こうして私と「お好み焼き」の出会いの道は、閉ざされてしまったのだった。


* * *

私が「お好み焼き」と出会うのは、それから10年以上もたって、札幌に暮らし始めたときだった。

初めて、お好み焼き屋に入る。ドキドキ。
カウンター席の前には、鉄板が広がる。

頼んだのは「豚玉」。

お子さんを背負ったお店の方が、小さなお椀で、材料をしゃかしゃか かきまぜ、私の目の前の鉄板に広げる。
かたずをのんで見守る私。

ひっくり返す。

両面焼きあがったと思えるそのとき、店の方は、お好み焼きに、ソース と マヨネーズ と かつお節をかけたのだった。

えええ ソース と マヨネーズ !!!
そんな組み合わせあるの!!!

おそるおそる お好み焼きを 口に運ぶ私。

「お、お、おいしい!!」

ソースとマヨネーズの組み合わせ 最高!
お好み焼きは おいしいものだったのだ


* * *

さて この本、
「あっちゃん あがつく アイスクリーム」
から始まり
「いっちゃん いがつく いちごじゃむ」
********************
## やること
上のお好み焼きの文章を、一字も変えずに最初から最後までそのまま書いてください。

## データセットの項目
********************
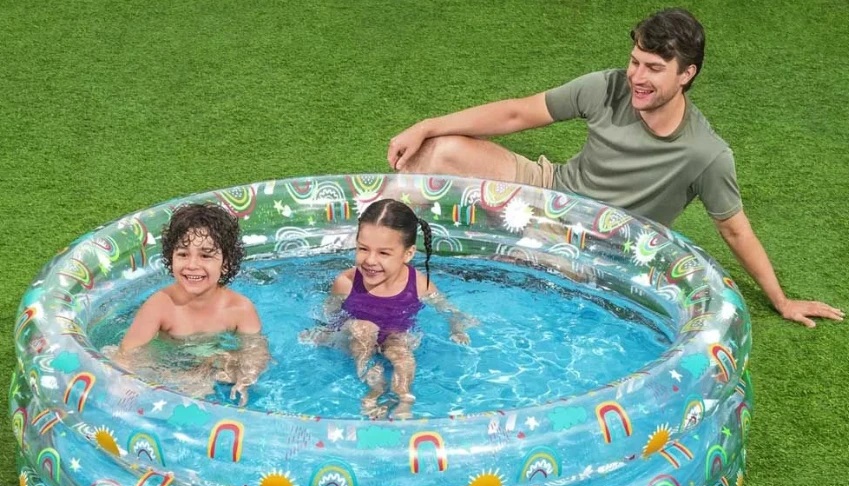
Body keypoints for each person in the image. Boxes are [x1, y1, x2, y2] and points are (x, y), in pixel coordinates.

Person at [387, 7, 843, 328]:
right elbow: (516, 113)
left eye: (654, 68)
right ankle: (375, 257)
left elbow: (734, 230)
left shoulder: (705, 153)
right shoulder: (607, 88)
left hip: (599, 239)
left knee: (533, 271)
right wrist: (426, 126)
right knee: (437, 152)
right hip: (552, 189)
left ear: (686, 74)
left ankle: (457, 286)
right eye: (635, 61)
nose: (637, 77)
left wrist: (781, 299)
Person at [303, 198, 473, 420]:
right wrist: (323, 334)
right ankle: (374, 390)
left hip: (397, 336)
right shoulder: (345, 283)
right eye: (363, 249)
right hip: (356, 338)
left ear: (408, 254)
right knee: (363, 329)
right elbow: (331, 316)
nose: (370, 260)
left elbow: (450, 310)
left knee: (401, 352)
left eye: (383, 253)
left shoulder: (419, 285)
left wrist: (457, 329)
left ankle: (404, 400)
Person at [116, 202, 269, 405]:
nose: (192, 265)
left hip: (216, 365)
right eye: (183, 254)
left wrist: (245, 377)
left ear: (225, 264)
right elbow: (126, 355)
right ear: (171, 258)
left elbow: (256, 352)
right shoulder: (160, 306)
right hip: (171, 370)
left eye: (205, 255)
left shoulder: (240, 309)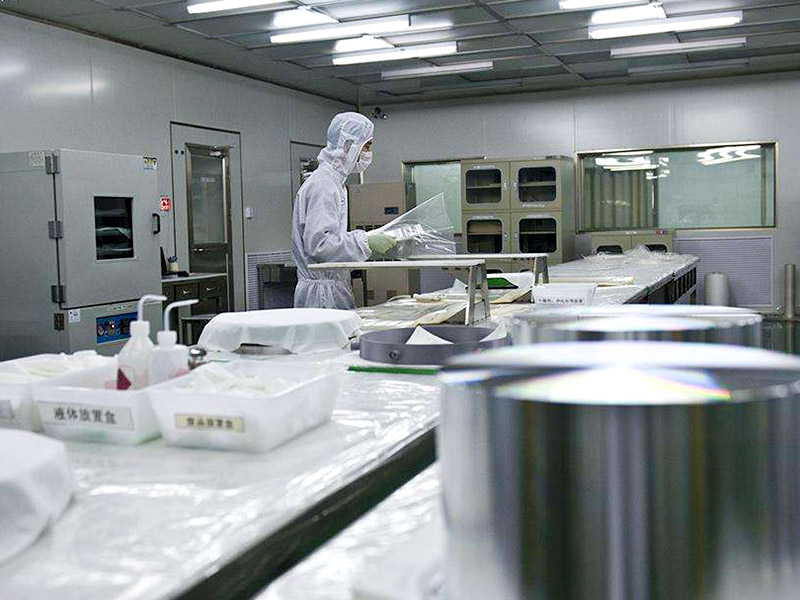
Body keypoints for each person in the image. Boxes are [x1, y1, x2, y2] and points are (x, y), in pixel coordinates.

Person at [292, 112, 396, 309]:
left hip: (331, 289)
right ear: (349, 144)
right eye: (367, 146)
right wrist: (365, 241)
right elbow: (320, 245)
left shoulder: (334, 183)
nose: (368, 153)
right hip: (322, 296)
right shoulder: (323, 185)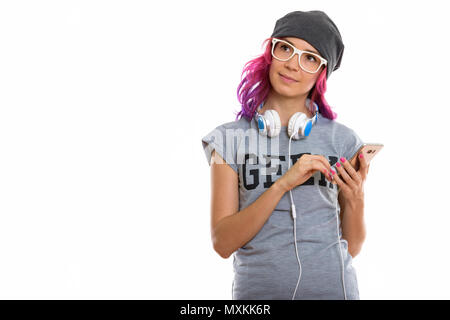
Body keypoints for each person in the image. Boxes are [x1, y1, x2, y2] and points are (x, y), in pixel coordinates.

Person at [201, 10, 370, 300]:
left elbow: (350, 248)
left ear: (321, 73)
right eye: (285, 48)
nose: (293, 64)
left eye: (310, 58)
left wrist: (355, 199)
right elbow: (222, 243)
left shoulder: (344, 141)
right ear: (271, 53)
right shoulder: (226, 139)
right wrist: (282, 184)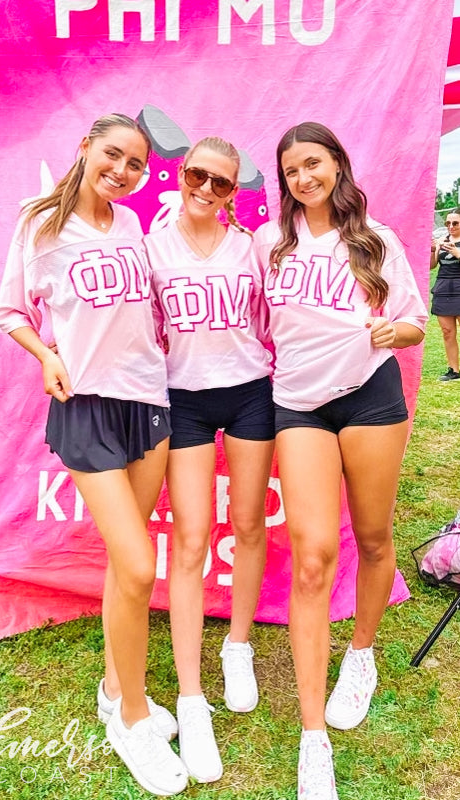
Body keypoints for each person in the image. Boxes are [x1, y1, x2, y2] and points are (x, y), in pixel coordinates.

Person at [0, 113, 189, 797]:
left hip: (149, 403)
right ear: (85, 148)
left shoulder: (133, 224)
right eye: (113, 155)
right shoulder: (39, 223)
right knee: (137, 563)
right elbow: (10, 312)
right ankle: (132, 720)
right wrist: (45, 355)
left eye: (136, 164)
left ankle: (115, 688)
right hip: (86, 406)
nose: (123, 171)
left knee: (125, 566)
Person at [254, 122, 428, 800]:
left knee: (375, 537)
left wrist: (393, 329)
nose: (304, 178)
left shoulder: (373, 239)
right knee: (313, 558)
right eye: (291, 170)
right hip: (298, 405)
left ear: (337, 165)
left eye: (313, 164)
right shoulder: (269, 245)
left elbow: (413, 321)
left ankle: (360, 654)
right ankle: (312, 739)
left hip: (369, 396)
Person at [145, 137, 274, 783]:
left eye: (221, 182)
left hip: (251, 392)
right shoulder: (152, 245)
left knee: (248, 524)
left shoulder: (250, 246)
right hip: (184, 398)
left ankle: (238, 645)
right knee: (191, 539)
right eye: (198, 175)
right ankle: (191, 700)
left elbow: (279, 317)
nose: (205, 188)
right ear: (180, 172)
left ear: (234, 191)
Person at [430, 208, 460, 381]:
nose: (451, 226)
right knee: (447, 331)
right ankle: (454, 370)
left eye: (455, 223)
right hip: (443, 287)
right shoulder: (443, 240)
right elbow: (432, 265)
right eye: (448, 223)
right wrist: (432, 249)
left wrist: (456, 252)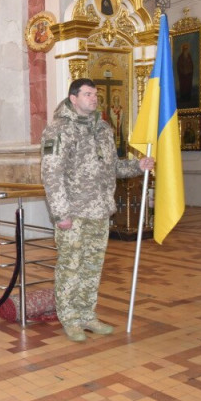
********************
## あなたの答え
こうして私と「お好み焼き」の出会いの道は、閉ざされてしまったのだった。


* * *

私が「お好み焼き」と出会うのは、それから10年以上もたって、札幌に暮らし始めたときだった。

初めて、お好み焼き屋に入る。ドキドキ。
カウンター席の前には、鉄板が広がる。

頼んだのは「豚玉」。

お子さんを背負ったお店の方が、小さなお椀で、材料をしゃかしゃか かきまぜ、私の目の前の鉄板に広げる。
かたずをのんで見守る私。

ひっくり返す。

両面焼きあがったと思えるそのとき、店の方は、お好み焼きに、ソース と マヨネーズ と かつお節をかけたのだった。

えええ ソース と マヨネーズ !!!
そんな組み合わせあるの!!!

おそるおそる お好み焼きを 口に運ぶ私。

「お、お、おいしい!!」

ソースとマヨネーズの組み合わせ 最高!
お好み焼きは おいしいものだったのだ


* * *

さて この本、
「あっちゃん あがつく アイスクリーム」
から始まり
「いっちゃん いがつく いちごじゃむ」